Problem statement — Give the listing again character for character, but drop the images.
Supplied records section start
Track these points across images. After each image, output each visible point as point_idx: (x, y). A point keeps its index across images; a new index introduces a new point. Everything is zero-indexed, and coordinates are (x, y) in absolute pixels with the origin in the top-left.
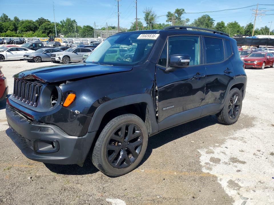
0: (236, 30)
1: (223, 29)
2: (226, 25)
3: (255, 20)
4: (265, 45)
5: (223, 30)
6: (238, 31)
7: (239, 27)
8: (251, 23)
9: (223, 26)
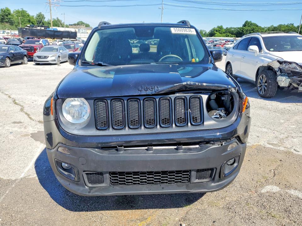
Supplied records section end
Response —
Track these points across images. After each image, output each visible point as point_idx: (x, y). A point keeps its index across images; a new index introduces a new point. Everything is zero-indexed, and coordinates are (x, y) in absolute pixels with the origin in the top-left.
0: (236, 30)
1: (223, 29)
2: (226, 25)
3: (255, 20)
4: (265, 45)
5: (223, 30)
6: (238, 31)
7: (239, 27)
8: (251, 23)
9: (223, 26)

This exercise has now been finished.